Feature Article Does Akufo Addo Sleep?
JUN 20, 2022 LISTEN

“They say we are all prospering, doing very well under their economic governance. They tell us that anyone who is able to transfer more than a hundred cedis to his grandmother in the village to buy paracetamol or mosquito spray is rich and should be levied. That’s 12 dollars 55 cents, by today’s exchange rate!"

All jokes aside, the economy is running out of sight and out of control. It does not look like anyone in government knows what to do to arrest our galloping inflation. Apparently, those who know what to do are clustered in the opposition party. They have perfected the art of proffering their solutions by word of mouth on radio to the admiration of the sufferers. Yet, their theories of obfuscation pronounce them as guilty as those they are seeking to supplant.

I have lost count of the number of times petrol prices have hiked in the past few years, whether under the NDC or the NPP. Inflation for the month of May is perching at an indecent 28 percent, with the indicators predicting frightening times ahead. The cedi has never looked so helpless, hapless and miserable.

There is a crisis situation in Ghana. With the government determined to transfer the rising cost of fuel to the consumer and showing no willingness to cushion the impact of these high prices on workers who themselves are reeling from the unprecedented cost of food and utilities, you don’t need to be a prophet of doom to see no light at the end of the tunnel. Our only light is more hardship, more doom and gloom.

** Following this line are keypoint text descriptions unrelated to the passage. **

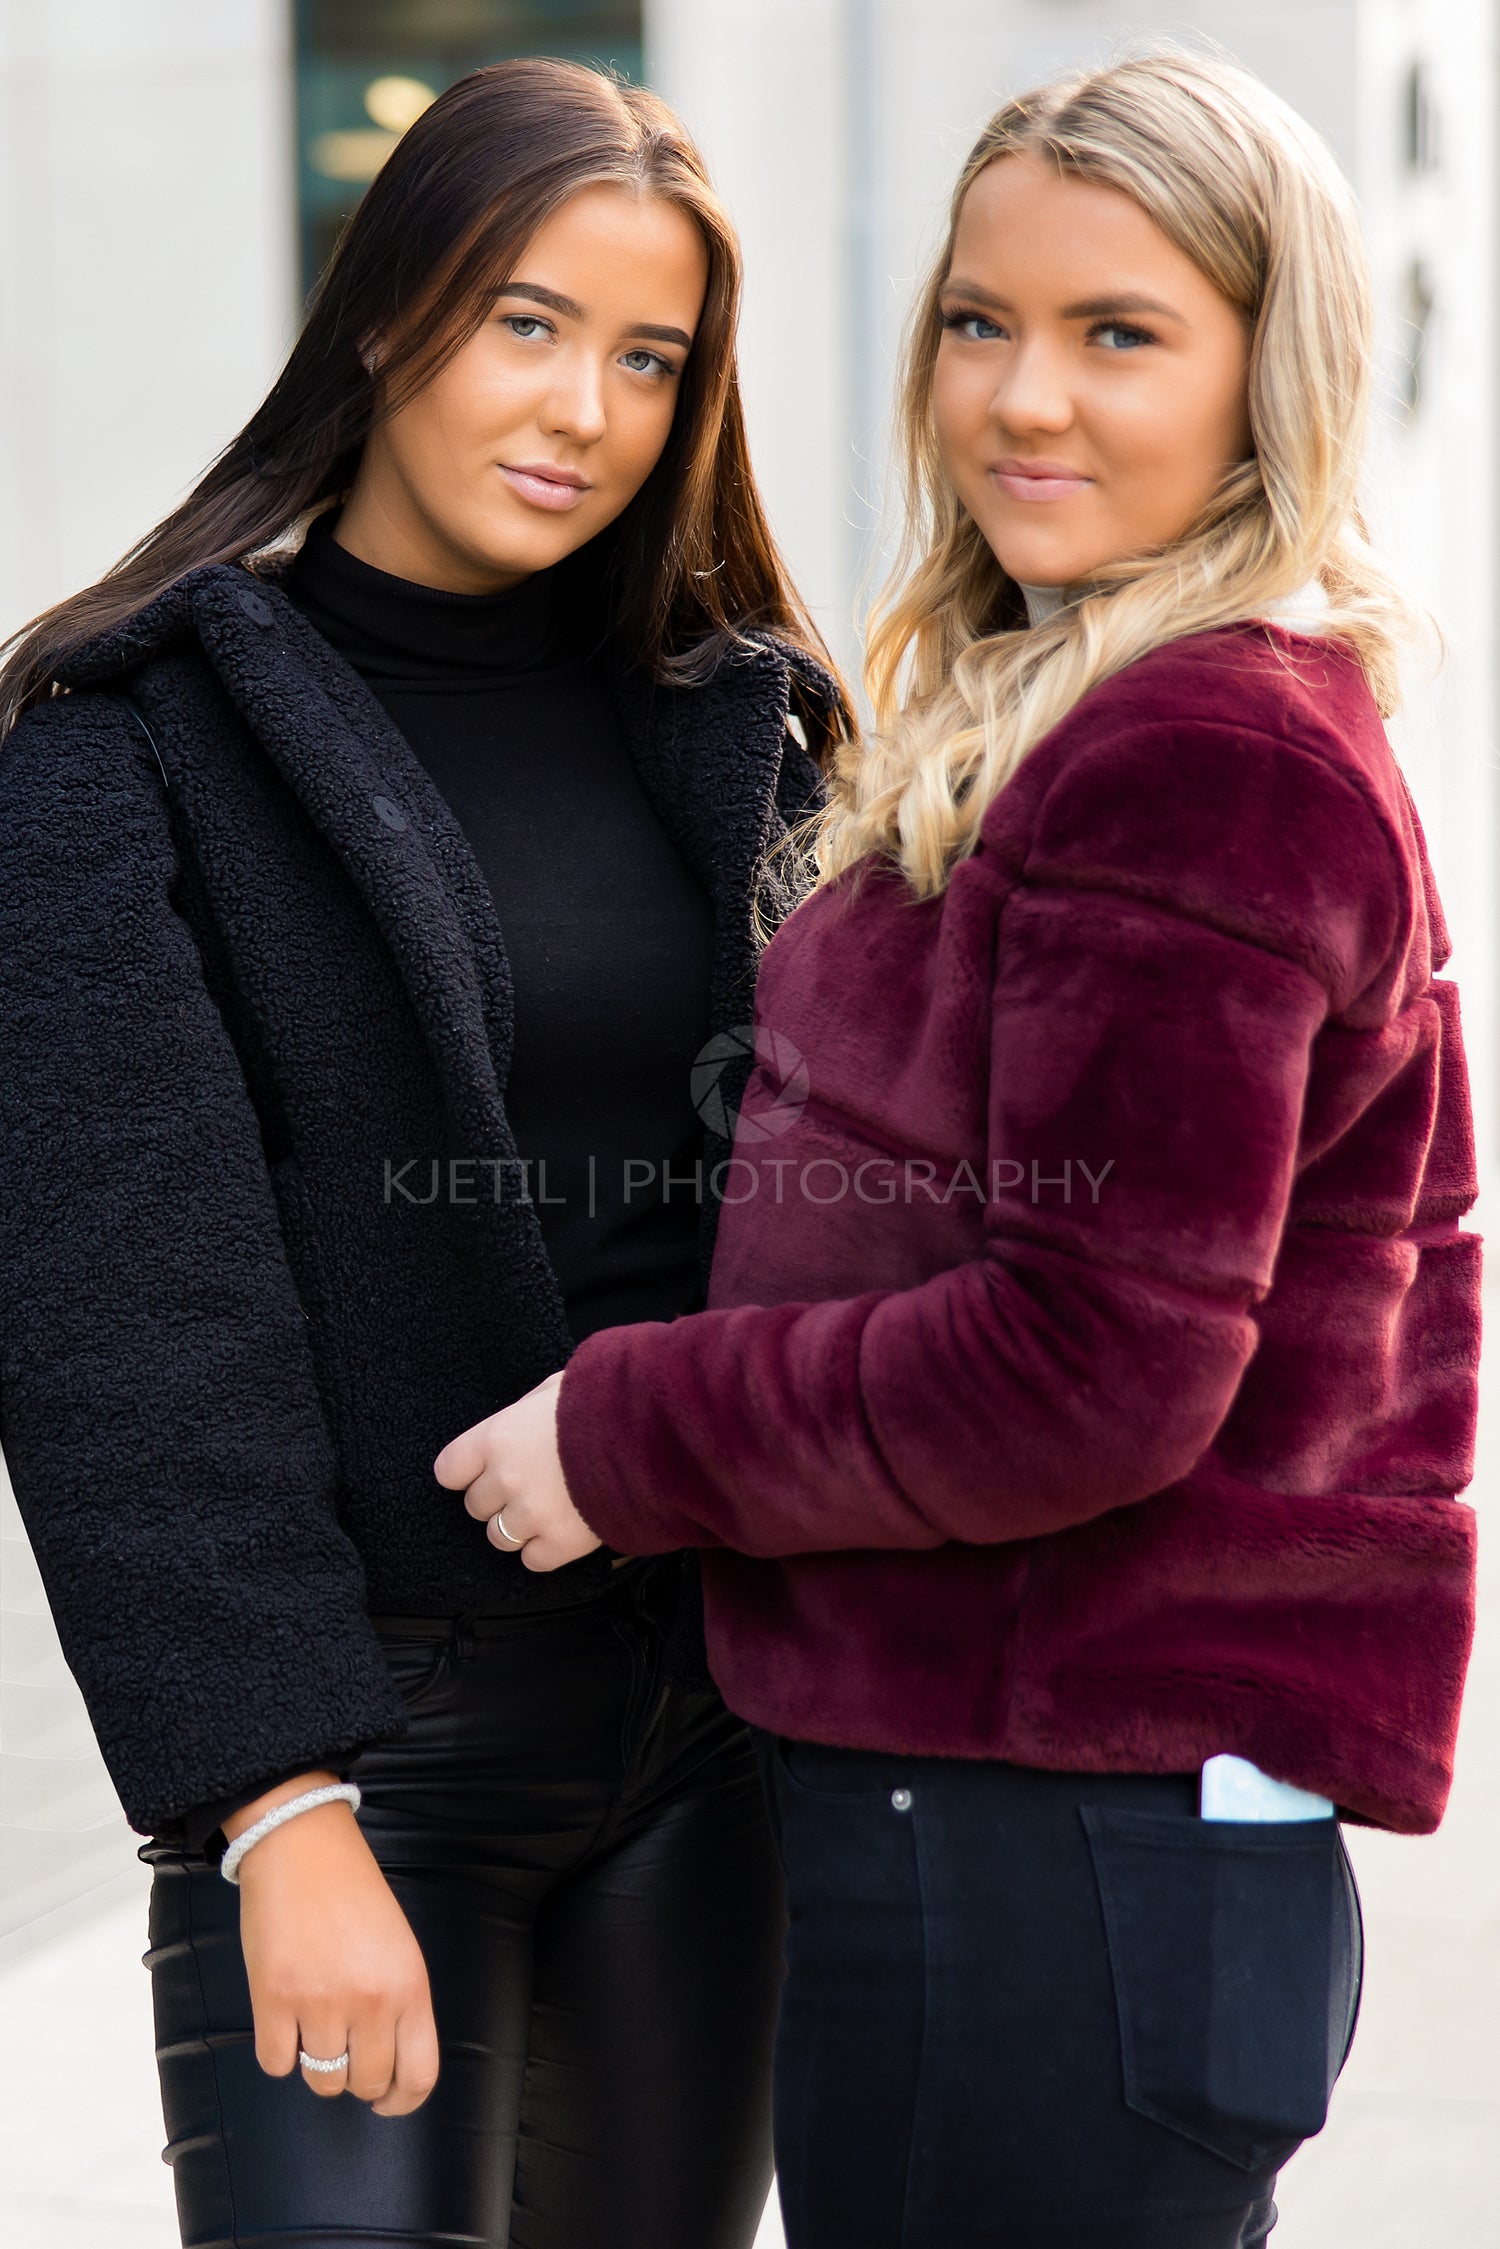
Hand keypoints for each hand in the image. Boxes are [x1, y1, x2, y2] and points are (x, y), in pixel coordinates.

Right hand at [225, 1772, 438, 2116]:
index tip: (385, 2101)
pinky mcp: (273, 2000)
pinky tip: (283, 2017)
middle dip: (355, 2077)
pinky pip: (276, 2064)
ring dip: (315, 2062)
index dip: (401, 2101)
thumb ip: (400, 2004)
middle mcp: (371, 2002)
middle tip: (343, 2049)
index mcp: (410, 1986)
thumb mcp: (399, 1947)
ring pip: (321, 2081)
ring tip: (313, 2023)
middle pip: (365, 2083)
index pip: (419, 2076)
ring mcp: (321, 2003)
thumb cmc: (353, 1895)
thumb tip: (386, 2065)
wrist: (302, 1847)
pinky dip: (278, 2050)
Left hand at [434, 1371, 602, 1571]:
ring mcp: (531, 1515)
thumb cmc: (604, 1402)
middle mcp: (505, 1480)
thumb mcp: (557, 1387)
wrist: (649, 1435)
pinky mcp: (560, 1543)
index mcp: (497, 1438)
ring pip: (499, 1537)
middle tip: (528, 1485)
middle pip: (476, 1506)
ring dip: (518, 1526)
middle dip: (497, 1498)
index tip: (481, 1471)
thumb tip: (523, 1416)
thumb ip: (527, 1408)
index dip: (466, 1471)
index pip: (449, 1470)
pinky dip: (545, 1549)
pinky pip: (532, 1560)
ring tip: (546, 1509)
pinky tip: (563, 1528)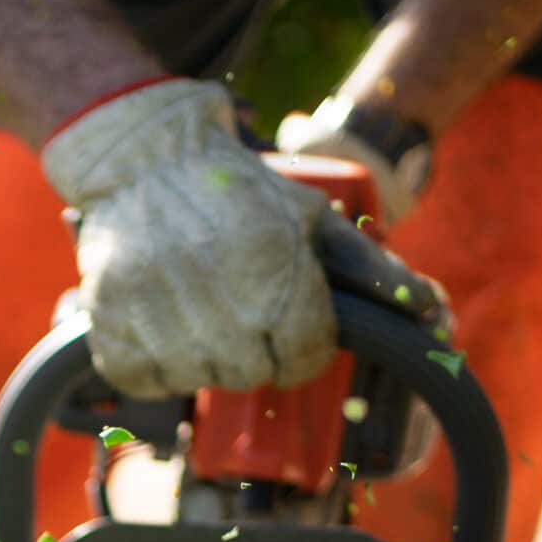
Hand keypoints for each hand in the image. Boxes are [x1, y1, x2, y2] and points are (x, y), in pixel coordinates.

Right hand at [41, 80, 436, 398]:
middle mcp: (218, 304)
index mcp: (274, 274)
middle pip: (251, 375)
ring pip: (199, 381)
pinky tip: (162, 325)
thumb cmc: (240, 190)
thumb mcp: (314, 218)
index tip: (287, 323)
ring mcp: (158, 318)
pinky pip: (145, 380)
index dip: (302, 345)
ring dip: (205, 358)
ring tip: (200, 313)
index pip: (303, 359)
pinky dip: (155, 364)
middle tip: (239, 310)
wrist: (146, 160)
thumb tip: (430, 311)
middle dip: (253, 350)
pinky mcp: (111, 326)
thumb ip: (372, 269)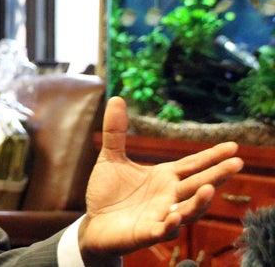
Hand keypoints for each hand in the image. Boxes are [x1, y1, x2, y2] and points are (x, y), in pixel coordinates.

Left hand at [78, 97, 242, 263]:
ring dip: (199, 202)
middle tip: (237, 163)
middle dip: (217, 175)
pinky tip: (175, 215)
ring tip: (209, 189)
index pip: (193, 165)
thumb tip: (116, 97)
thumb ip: (115, 131)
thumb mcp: (111, 158)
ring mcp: (161, 215)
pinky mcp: (147, 233)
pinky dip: (171, 224)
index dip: (212, 156)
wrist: (94, 224)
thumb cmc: (108, 192)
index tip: (233, 147)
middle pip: (198, 185)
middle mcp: (169, 196)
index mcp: (164, 177)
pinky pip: (163, 230)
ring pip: (188, 210)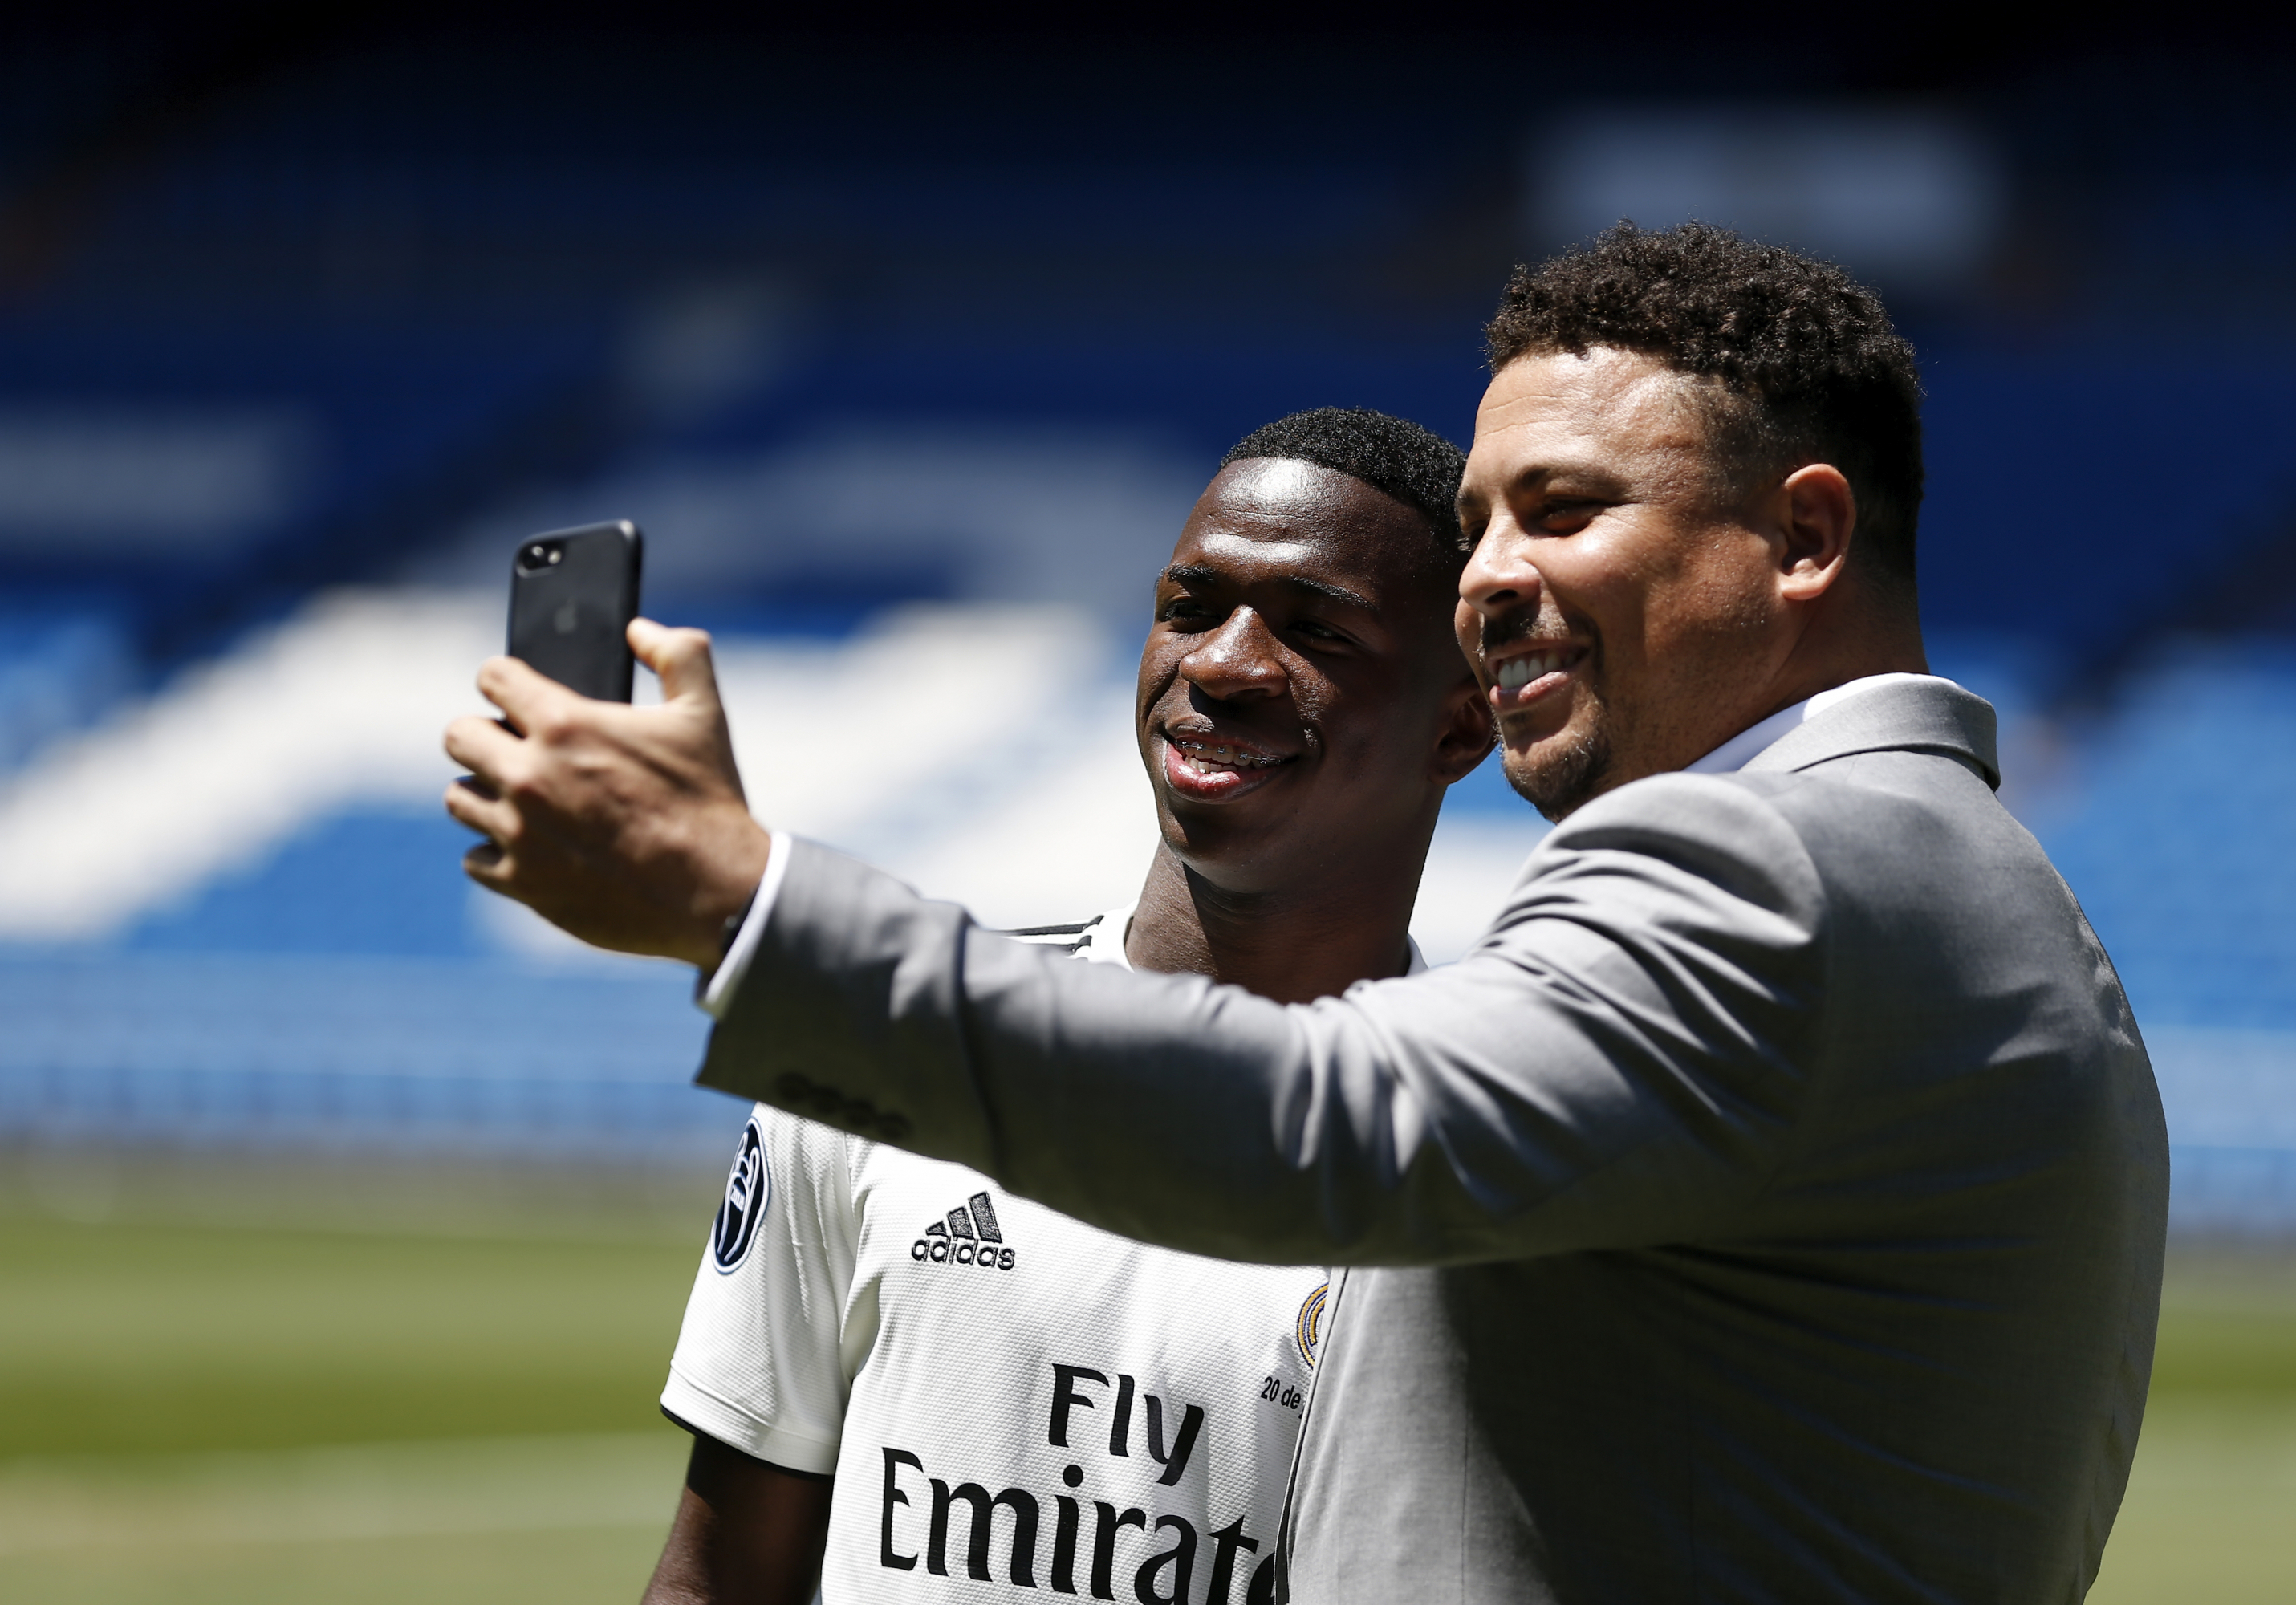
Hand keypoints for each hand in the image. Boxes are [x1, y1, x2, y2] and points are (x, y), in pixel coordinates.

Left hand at [444, 619, 772, 968]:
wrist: (716, 893)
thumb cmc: (709, 801)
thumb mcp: (705, 714)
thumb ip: (677, 653)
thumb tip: (640, 629)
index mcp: (566, 725)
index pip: (492, 678)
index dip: (506, 680)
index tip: (516, 694)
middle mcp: (529, 776)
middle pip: (457, 736)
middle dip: (486, 735)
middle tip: (518, 749)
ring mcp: (520, 833)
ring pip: (459, 797)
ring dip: (487, 793)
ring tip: (522, 800)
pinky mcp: (522, 882)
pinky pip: (475, 858)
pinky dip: (499, 852)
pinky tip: (533, 848)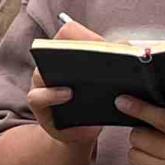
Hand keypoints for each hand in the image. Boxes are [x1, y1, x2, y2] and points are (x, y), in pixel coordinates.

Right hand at [28, 18, 106, 151]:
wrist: (83, 132)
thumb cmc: (96, 101)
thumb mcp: (107, 82)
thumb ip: (114, 62)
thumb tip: (127, 47)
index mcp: (67, 54)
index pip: (69, 32)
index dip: (84, 34)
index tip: (103, 43)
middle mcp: (51, 65)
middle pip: (53, 48)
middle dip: (73, 50)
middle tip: (92, 55)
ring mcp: (41, 84)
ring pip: (41, 71)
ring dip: (61, 72)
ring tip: (81, 75)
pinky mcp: (38, 104)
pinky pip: (38, 96)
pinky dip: (53, 94)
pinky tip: (68, 95)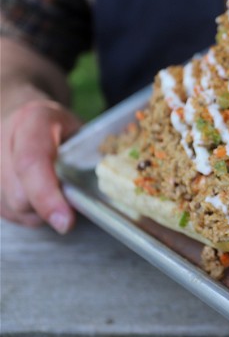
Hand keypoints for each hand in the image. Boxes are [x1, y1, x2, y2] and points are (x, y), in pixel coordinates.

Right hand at [1, 100, 80, 232]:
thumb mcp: (82, 131)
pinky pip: (8, 212)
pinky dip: (28, 213)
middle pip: (19, 193)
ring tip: (55, 192)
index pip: (32, 162)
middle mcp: (2, 138)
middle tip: (71, 201)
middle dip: (49, 207)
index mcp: (33, 119)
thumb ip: (89, 156)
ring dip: (39, 212)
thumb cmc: (60, 127)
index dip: (47, 195)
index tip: (66, 222)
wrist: (24, 114)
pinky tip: (39, 196)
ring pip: (13, 207)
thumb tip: (110, 189)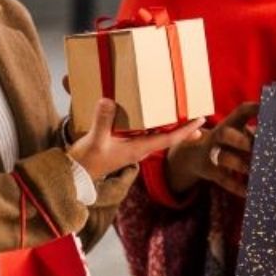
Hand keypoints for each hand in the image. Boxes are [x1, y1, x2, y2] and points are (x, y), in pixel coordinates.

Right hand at [68, 99, 202, 180]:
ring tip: (180, 115)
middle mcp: (139, 148)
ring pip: (156, 134)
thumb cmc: (88, 160)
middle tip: (199, 118)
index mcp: (139, 148)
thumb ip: (103, 121)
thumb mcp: (96, 140)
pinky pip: (142, 132)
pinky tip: (151, 116)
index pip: (169, 139)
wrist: (75, 173)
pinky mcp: (122, 144)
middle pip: (167, 137)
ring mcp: (131, 147)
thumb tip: (108, 101)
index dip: (185, 130)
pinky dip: (151, 124)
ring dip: (168, 126)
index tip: (201, 121)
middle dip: (183, 128)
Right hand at [165, 100, 260, 197]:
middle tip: (253, 146)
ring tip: (252, 170)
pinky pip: (223, 180)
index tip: (265, 108)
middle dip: (239, 139)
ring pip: (223, 158)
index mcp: (231, 123)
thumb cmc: (229, 143)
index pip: (241, 112)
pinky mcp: (210, 171)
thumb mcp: (238, 132)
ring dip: (238, 164)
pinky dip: (236, 187)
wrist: (194, 156)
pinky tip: (249, 192)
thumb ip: (256, 133)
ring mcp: (213, 153)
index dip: (253, 108)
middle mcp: (219, 136)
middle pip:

But our problem is bigger than the inflation itself. In a national crisis, you would expect the coming together of our best brains in a national effort to either halt or minimize the inflation and chart a path out of the calamity in which we find ourselves.

But to the annoyance of independent minds, this is where our politicians seek to score cheap political points for their parties, as if the inflation on tomatoes has any respect for party colors! While the NPP is seeking to prove (unsuccessfully though) that it has managed the economy well, considering the global market forces working against its policies, the NDC remains resolutely relentless in its brutal condemnation of the NPP’s track record of incompetence in managing the affairs of the economy!

And so here again, a national crisis which requires emergency treatment at the Economic Trauma Unit (ETU) is being unambiguously politicized ─ a recourse to the old strategy of polarization as a weapon of denial and legitimacy.

So what becomes of the masses who bear the brunt of the elephant fight? We look on helplessly in sorrow and woe as our evergreen politicians lecture us on radio and on television on how well we are doing as a nation. They say we are all prospering, doing very well under their economic governance. They tell us anyone who is able to transfer more than a hundred cedis to his grandmother in the village is rich and should be levied. That’s 12 dollars 55 cents, by today’s exchange rate!

With the hurricane of hardship sweeping us helter skelter, coupled with the incorrigibly atrocious levels of unemployment in this country, I dare ask the President whether he is able to catch a good night’s sleep! This is definitely not a good time for an ordinary president. But for a great president, the challenges could be fodder for excellence and achievement.